20 June 2013

Cheap Trick for a Dry Dome

I've always been a fan of Filson's Oil Finish Wax products. Their unlined Tin Cruiser essentially unchanged since 1914, and chaps are used frequently and they've served steadfastly for many years, a story for another time...

With all of their water repellent goods comes a can of Filson's Oil Finish Wax. You can also order the tins individually, usually around $10 or so. It's meant to be used to refinish the tin cloth as it wears over time and works excellently for that task.

But oh so many other uses. I like it on hard working leather gloves as it preserves, protects, waterproofs and after some use you end up with a mild tacky traction grip that I like the feel of when using mauls or axes and the like. Some of my leather I treat with Montana Pitch Blend, another great product, but the working gloves get the Filson treatment.
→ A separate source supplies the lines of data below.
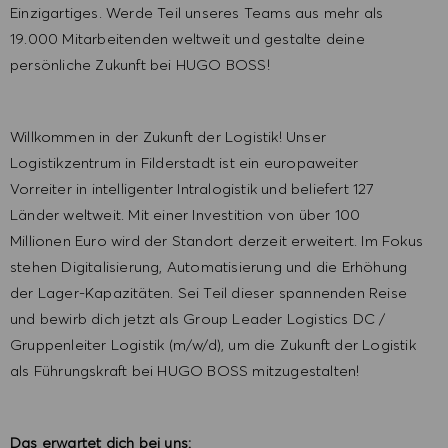
Einzigartiges. Werde Teil unseres Teams aus mehr als
19.000 Mitarbeitenden weltweit und gestalte deine
persönliche Zukunft bei HUGO BOSS!
Willkommen in der Zukunft der Logistik! Unser
Logistikzentrum in Filderstadt ist ein europaweiter
Vorreiter in intelligenter Intralogistik und beliefert 127
Länder weltweit. Mit einer Investition von über 100
Millionen Euro wird der Standort derzeit erweitert. Im Fokus
stehen Digitalisierung, Automatisierung und die Erhöhung
der Lager-Kapazitäten. Sei Teil dieser spannenden Reise
und bewirb dich jetzt als Group Leader Logistics DC /
Gruppenleiter Logistik (m/w/d), um die Zukunft der Logistik
als Führungskraft bei HUGO BOSS mitzugestalten!
Das erwartet dich bei uns:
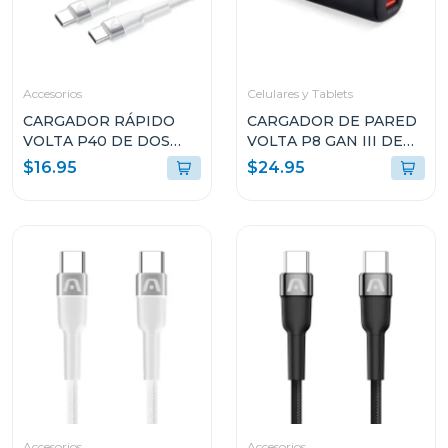
Accesorios
Celulares y Tablets
CARGADOR RÁPIDO
CARGADOR DE PARED
VOLTA P40 DE DOS
VOLTA P8 GAN III DE
PUERTOS CON CABLE
65W CON DOBLE
$16.95
$24.95
USB TIPO C
PUERTO USB-C Y
ARGAC0155WT
ENCHUFLE PLEGABLE
ARGAC0126
Accesorios
Accesorios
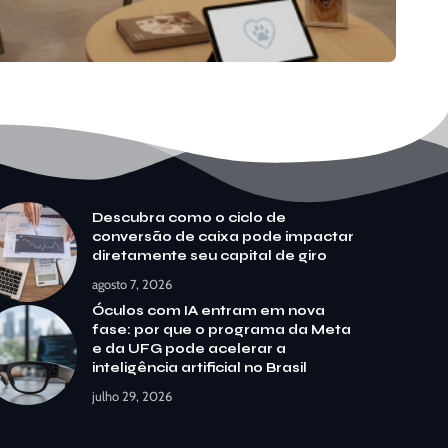
Descubra como o ciclo de
conversão de caixa pode impactar
diretamente seu capital de giro
agosto 7, 2026
Óculos com IA entram em nova
fase: por que o programa da Meta
e da UFG pode acelerar a
inteligência artificial no Brasil
julho 29, 2026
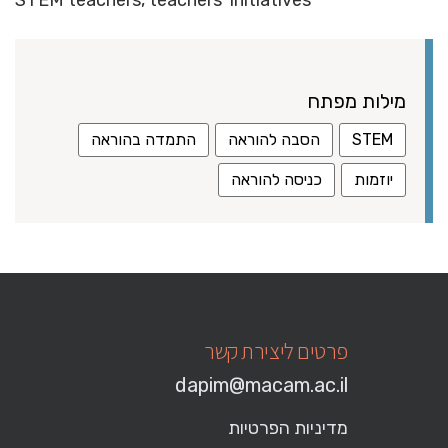
מילות מפתח
STEM
הסבה להוראה
התמדה בהוראה
יוזמות
כניסה להוראה
פרטים ליצירת קשר
dapim@macam.ac.il
מדיניות הפרטיות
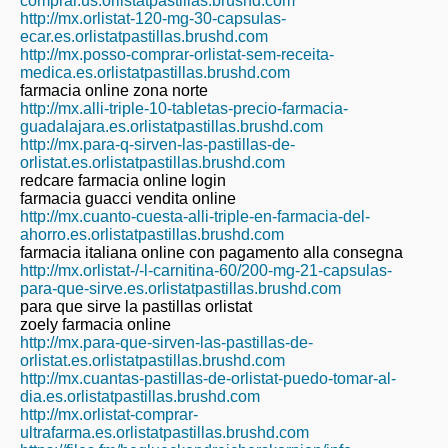
comprar.us.orlistatpastillas.brushd.com
http://mx.orlistat-120-mg-30-capsulas-
ecar.es.orlistatpastillas.brushd.com
http://mx.posso-comprar-orlistat-sem-receita-
medica.es.orlistatpastillas.brushd.com
farmacia online zona norte
http://mx.alli-triple-10-tabletas-precio-farmacia-
guadalajara.es.orlistatpastillas.brushd.com
http://mx.para-q-sirven-las-pastillas-de-
orlistat.es.orlistatpastillas.brushd.com
redcare farmacia online login
farmacia guacci vendita online
http://mx.cuanto-cuesta-alli-triple-en-farmacia-del-
ahorro.es.orlistatpastillas.brushd.com
farmacia italiana online con pagamento alla consegna
http://mx.orlistat-/-l-carnitina-60/200-mg-21-capsulas-
para-que-sirve.es.orlistatpastillas.brushd.com
para que sirve la pastillas orlistat
zoely farmacia online
http://mx.para-que-sirven-las-pastillas-de-
orlistat.es.orlistatpastillas.brushd.com
http://mx.cuantas-pastillas-de-orlistat-puedo-tomar-al-
dia.es.orlistatpastillas.brushd.com
http://mx.orlistat-comprar-
ultrafarma.es.orlistatpastillas.brushd.com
I'm also a fan of applying it to hats, certain hats that I'm likely to wear in the rain, while the tin cruiser is keeping my upper body dry, a treated hat is keeping my dome dry and the rain off my eye wear.

With a single can you can usually do several hats and it lasts a long time. I've treated everything from ball caps to Million Mile hats with the stuff to great effect. Recently I took the time to do a boonie hat, the results of which can be seen below and it has worked outstandingly well. 

Cheap, easy, and it flat out works!


  1. That looks like a great product!
    Any idea about the contents?
    How does affect cloth like the boonie? Does it get stiff like with "ordinary" waxing? Might be something to use on my anorak.

    1. I believe it's pine pitch, mink oil, wax, not sure what else. Has a faint piny kinda smell and is somewhat tacky during application.

      The boone is still flexible but what ever you apply it to will be waterproof and won't breath anymore. The boonie has vents in it so no big deal. I do know you'll sweat more in garments treated with this stuff, they don't get stiff but they don't breath anymore.

      For the price you could try it on something small and see if ya like it. There's certainly some 'bake in time' for what I treat where I let it set for a bit after treating it.